Viren Brahmbhatt is an architect and urban designer. For the past several years, he has focused on affordable housing and infrastructure in New York City. He has worked with the New York City Housing Authority’s Design Department on design and implementation of the Community Centers Program, GIS, Urban Design projects, and a Master Plan for HOPE VI Project in Brooklyn. He has also collaborated on several research projects with the School of Architecture & Urban Design and the Earth Institute at Columbia University.

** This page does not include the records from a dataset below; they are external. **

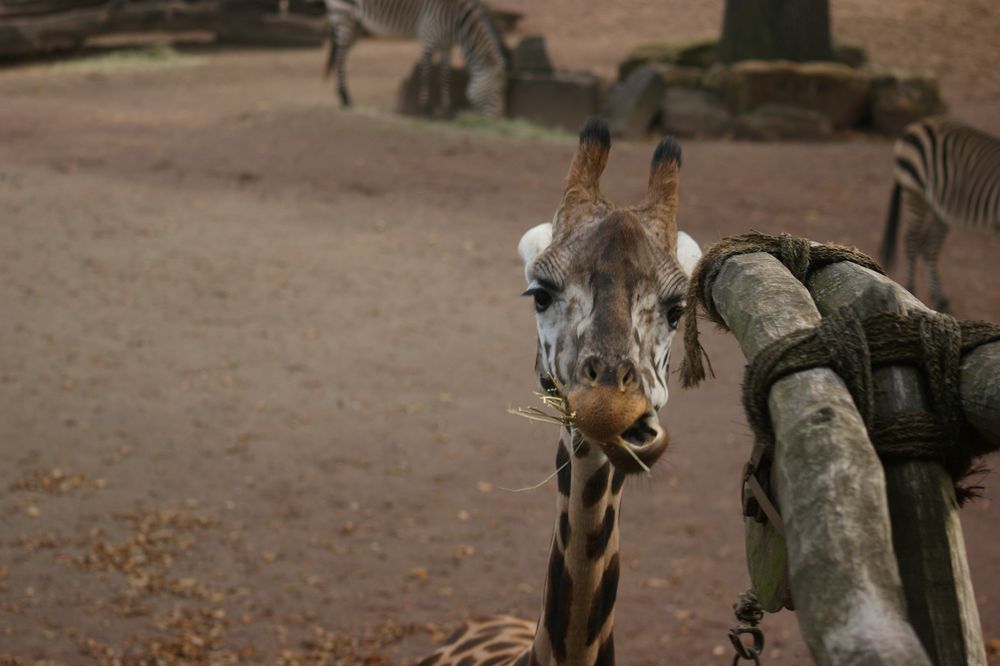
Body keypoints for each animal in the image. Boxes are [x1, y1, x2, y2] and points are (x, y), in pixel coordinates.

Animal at [322, 0, 508, 115]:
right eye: (497, 91)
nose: (493, 121)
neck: (456, 20)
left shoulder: (446, 46)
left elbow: (445, 76)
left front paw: (447, 111)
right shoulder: (428, 38)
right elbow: (427, 74)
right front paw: (426, 110)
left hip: (356, 24)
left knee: (342, 55)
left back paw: (343, 96)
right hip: (343, 14)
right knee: (339, 58)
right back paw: (345, 98)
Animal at [880, 115, 996, 310]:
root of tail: (915, 125)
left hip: (938, 208)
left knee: (928, 245)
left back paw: (939, 297)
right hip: (916, 193)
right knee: (912, 240)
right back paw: (911, 288)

Mr. Brahmbhatt holds a Masters degree in Architecture and Urban Design from Pratt Institute and an undergraduate degree form the School of Architecture (CEPT), Ahmedabad, India where he also held a faculty position (1988-1992). His published work includes such independent projects as “The Vacant City: Urban Design Project for The Mont Des Arts, Brussels (Belgium) and “Investigations into Architectural Design: Conceptions and Processes” published in 1988 (CEPT, India).

Personal Statement

The most satisfying aspect of my fellowship experience, on Hell's Kitchen South: Developing Strategies, was that it provided me with critical distance from day-to-day work and allowed me to explore my preoccupation with planning processes that mitigate "differences" rather than superficially unify. I am concerned with a wide range of issues: from the quality of design to how physical environment impacts our lives; I am interested in architecture and urban design as public policy. I am equally interested in the future form of the city, and how designers along with policy makers may find ways and tools through dialogue, for greater urban sustainability and socially responsible approaches to urban design, housing and infrastructure design. I believe this interdependence between various disciplines (architecture, urban design, landscape and infrastructure) is vital to how cities grow incrementally; it is also important for the future of the cities as we become more and more multivalent and diverse as a global society. The Design Trust For Public Space fellowship provided me a valuable opportunity to explore these and other issues.